Did you ever talk to your mother about how she felt, sending you to school that first day?

We never really spoke about it. My parents definitely displayed courage. I’m the mother of four. I’m very protective, but I just don’t think that I possess that kind of courage. I know it was a different time, but as African Americans, my parents knew that if they wanted to see change in their lifetime, they had to step up to the plate to make that happen. And as we know, lots of people did that. Lots of people who made those bold sacrifices lost their lives. I remember driving up to the school, seeing all these people screaming. But in New Orleans that’s what we do at Mardi Gras. I thought we’d stumbled upon a parade. And so I really wasn’t afraid at all.

Your foundation's mission is to "empower children to advance social justice and racial harmony." How do you help children do this?

I just draw from my own experience. I guess that six-yearold is still inside of me. Once my school was integrated and I was there with white kids and a few black kids, it really didn’t matter to us what we looked like. Now I reach out to different communities and bring their kids together.

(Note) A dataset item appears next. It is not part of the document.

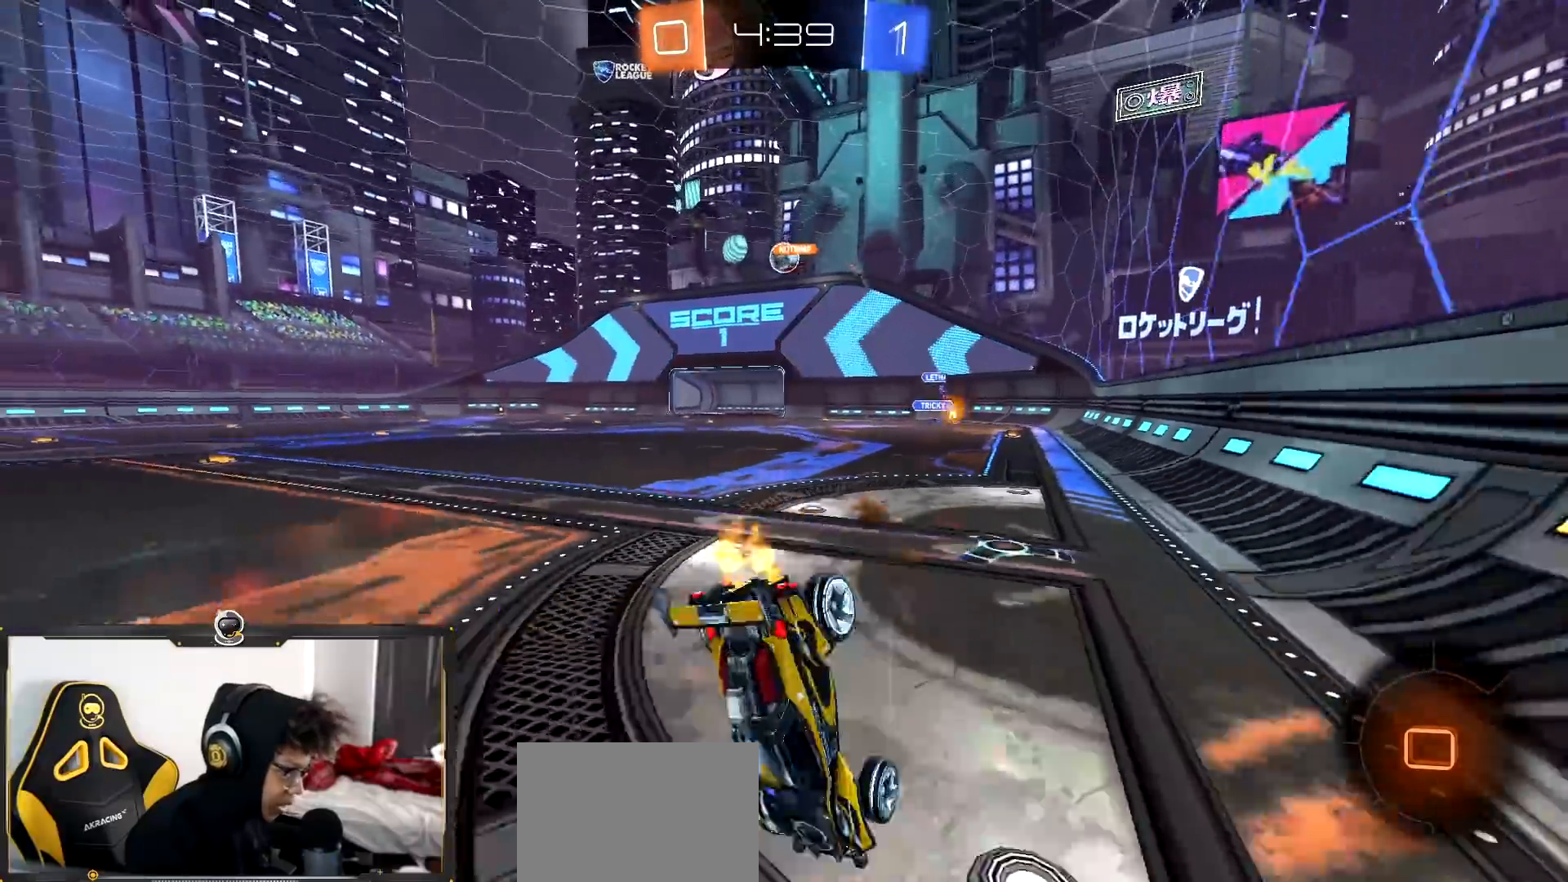
{"buttons": ["R2"], "left_stick": "center", "right_stick": "center", "events": [[284, "left_stick", "center"]]}
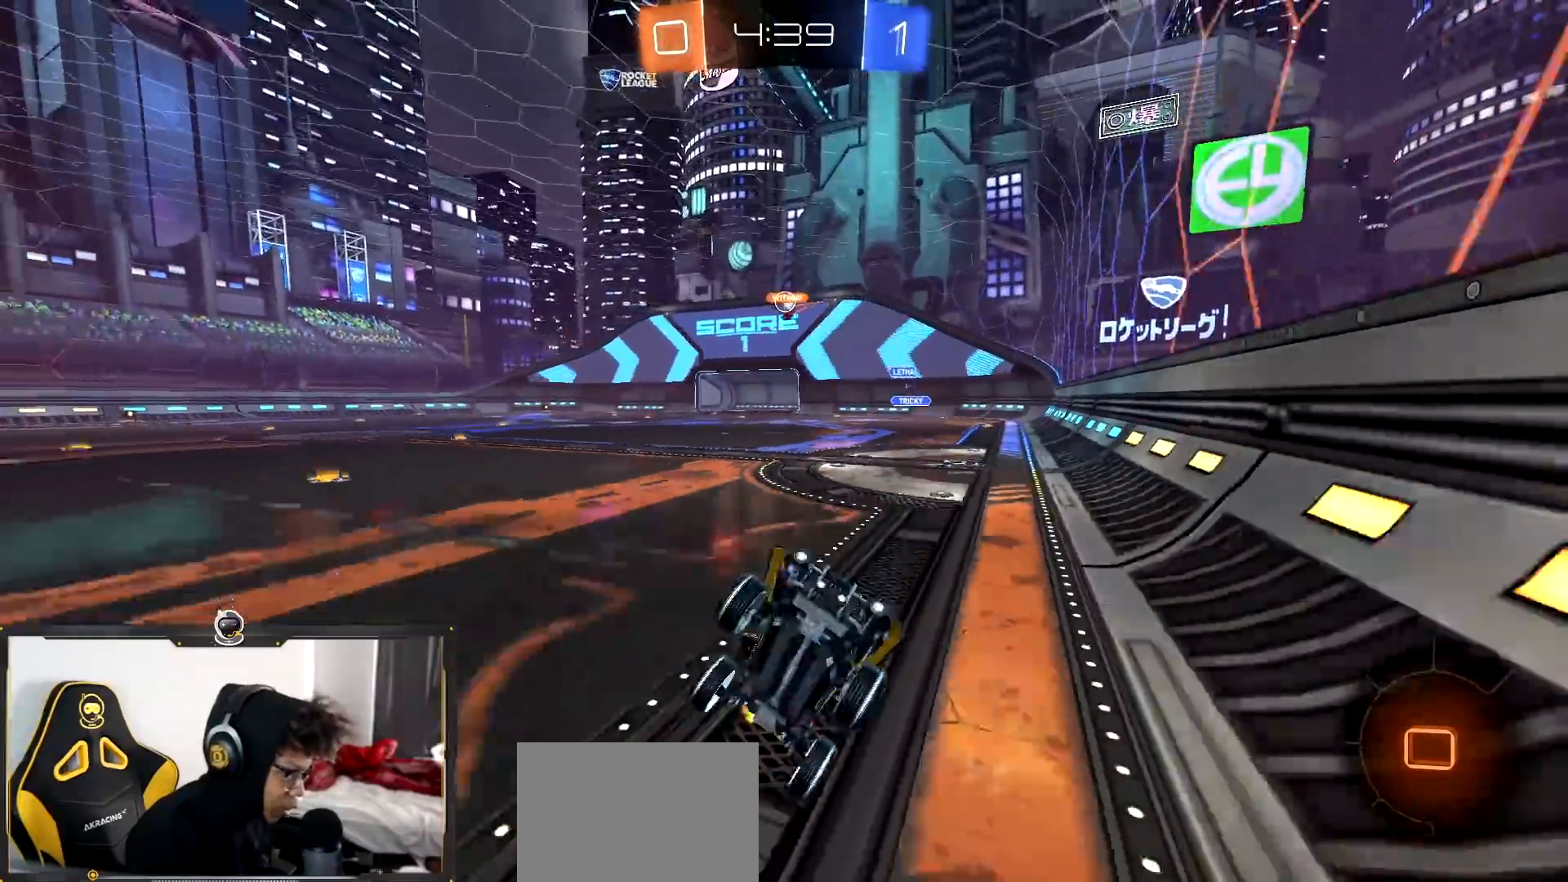
{"buttons": ["R2"], "left_stick": "right", "right_stick": "left", "events": [[133, "left_stick", "up-right"], [317, "right_stick", "left"], [450, "left_stick", "right"]]}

A statue of you was recently dedicated at your former school. How does that make you feel?

My school was hit by Hurricane Katrina, and they were going to tear it down. I worked hard to get it on the National Register of Historic Places. I’m really proud of that, and of the statue. I want to inspire kids. There are all kinds of monuments to adults—usually dead and usually white. But we don’t often lift up the extraordinary work of children.